Tuesday, July 05, 2011
Misery Bay, reviewed
It's been a while since the last Alex McKnight novel, and it was worth the wait. Author Steve Hamilton (recent Edgar Award winner) does a good job of slipping back into the familiar characters and settings of the series, while still keeping it fresh. He feeds you just enough information from past books to refresh your memory, while also helping out first-time readers of the series. (So, you don't need to have read earlier novels to enjoy this one.) Some of the usual, secondary characters of past books just appear in minor roles here (like Leon, McKnight's ex PI partner), but their use is natural and not forced; their appearance fits and enhances the plot line.

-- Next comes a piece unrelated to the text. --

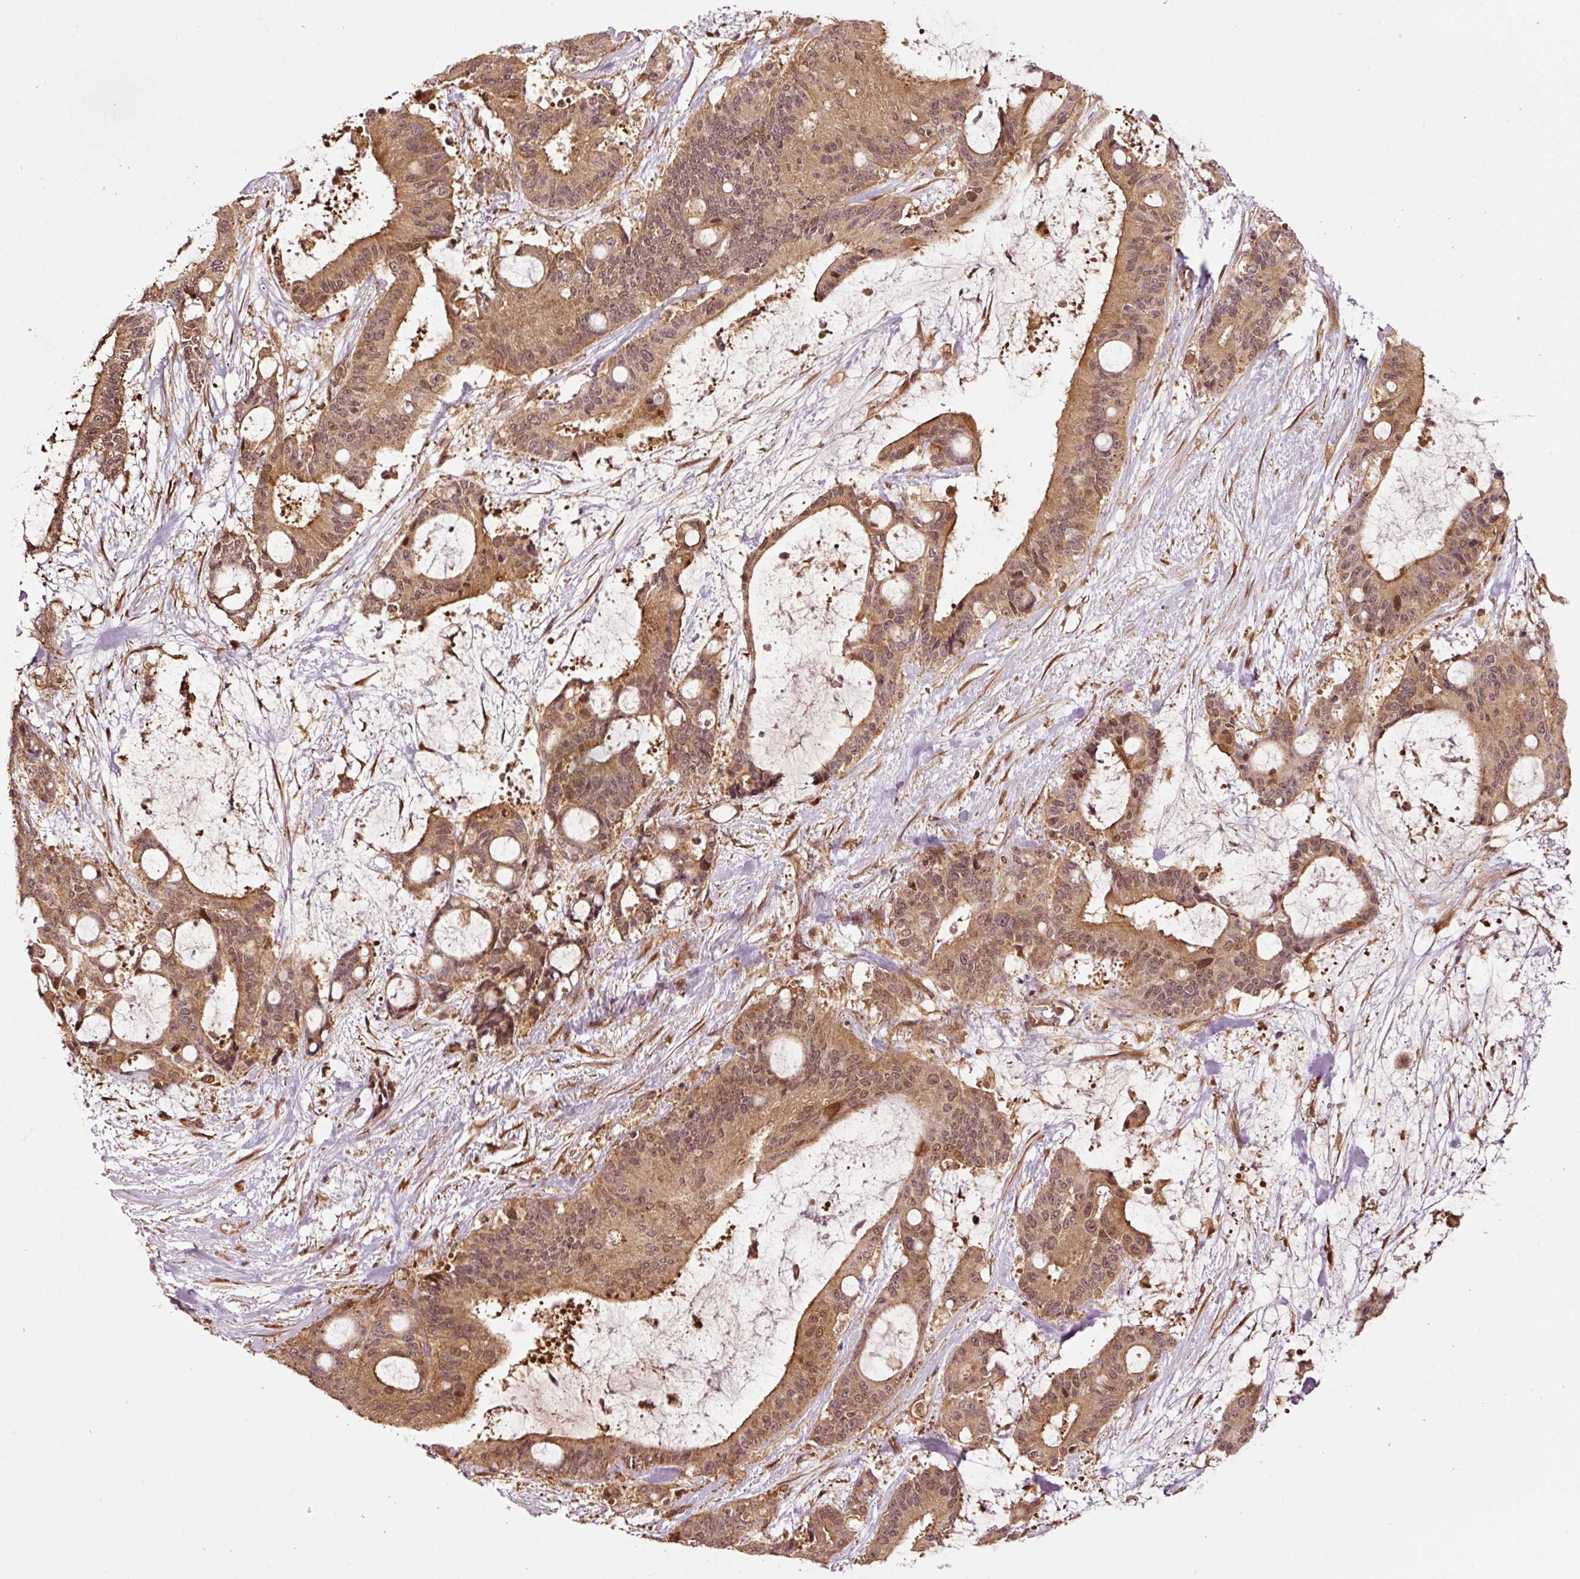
{"staining": {"intensity": "moderate", "quantity": ">75%", "location": "cytoplasmic/membranous,nuclear"}, "tissue": "liver cancer", "cell_type": "Tumor cells", "image_type": "cancer", "snomed": [{"axis": "morphology", "description": "Normal tissue, NOS"}, {"axis": "morphology", "description": "Cholangiocarcinoma"}, {"axis": "topography", "description": "Liver"}, {"axis": "topography", "description": "Peripheral nerve tissue"}], "caption": "Protein expression analysis of cholangiocarcinoma (liver) shows moderate cytoplasmic/membranous and nuclear positivity in approximately >75% of tumor cells.", "gene": "OXER1", "patient": {"sex": "female", "age": 73}}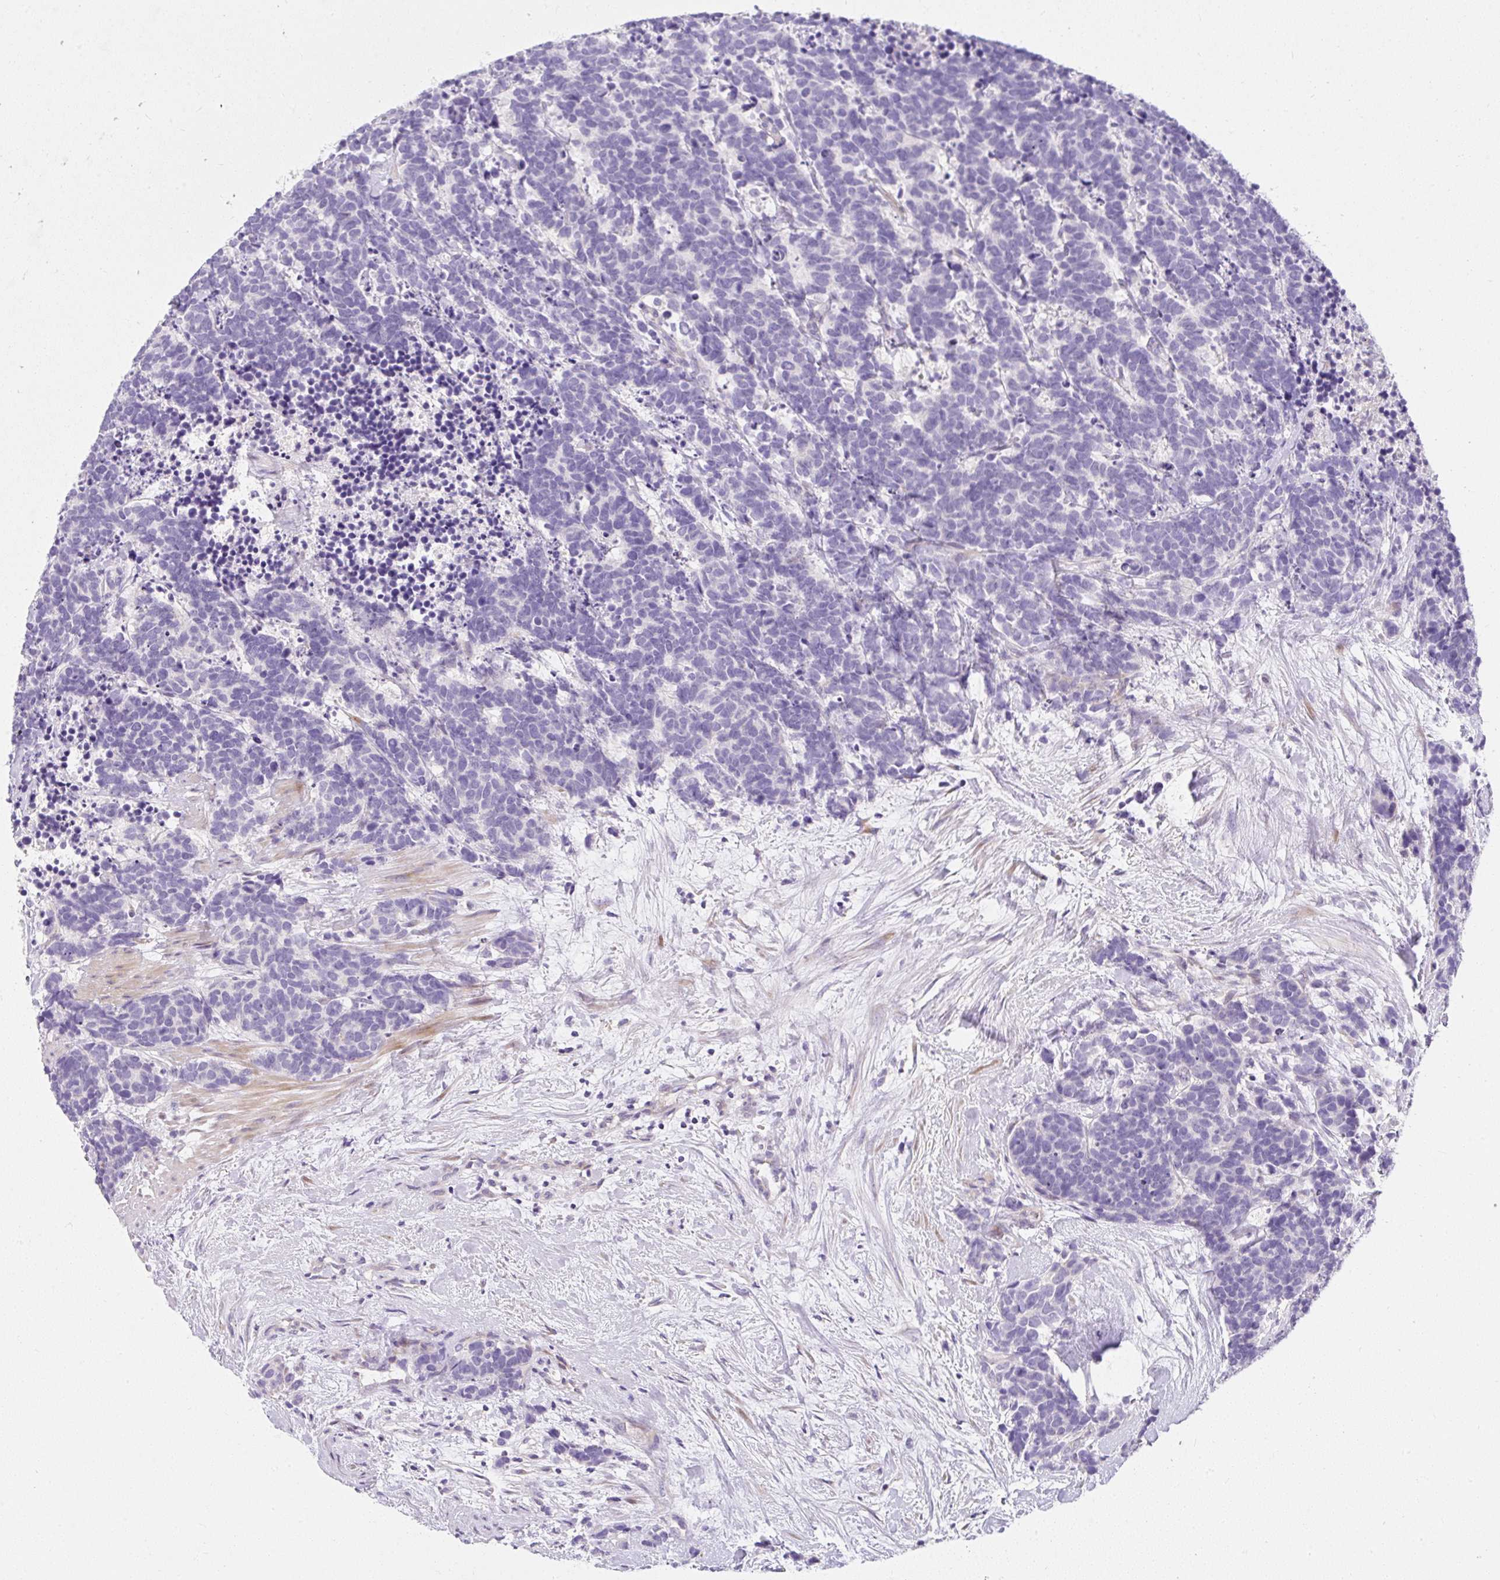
{"staining": {"intensity": "negative", "quantity": "none", "location": "none"}, "tissue": "carcinoid", "cell_type": "Tumor cells", "image_type": "cancer", "snomed": [{"axis": "morphology", "description": "Carcinoma, NOS"}, {"axis": "morphology", "description": "Carcinoid, malignant, NOS"}, {"axis": "topography", "description": "Prostate"}], "caption": "Immunohistochemistry photomicrograph of human carcinoid stained for a protein (brown), which displays no positivity in tumor cells.", "gene": "DTX4", "patient": {"sex": "male", "age": 57}}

And what is the plot? It starts with the suicide of a college student. Chief of Police Roy Maven, McKnight's occasional nemesis, asks McKnight to look into the suicide, who was the son of Maven's ex-partner, see if there is anything more to it. Of course, there is. When more suicides happen—along with the murders of the suicides' fathers (all ex or current cops)—Maven and McKnight begin to believe that Maven himself may be in danger, not to mention Maven's daughter. A race against time to find the killer begins.
In between some of the chapters are neat, one page movie directions, spoken by an unknown director that really gives the book a scary, intriguing mood. It's a good concept that works, and adds to the overall mystery and tension. As usual, the setting is Michigan's upper peninsula (UP), which, especially in winter, gives the story a bleak, desolate feel. Hamilton's writing is excellent, and moves along at a good, quick pace, no wasted words wasted here. A new, deeper relationship has developed between McKnight and Maven, and it will be interesting to see how Hamilton handles this in future novels.
Misery Bay is an excellent, fast-paced mystery. I wouldn't be surprised if another Edgar is in Hamilton's future.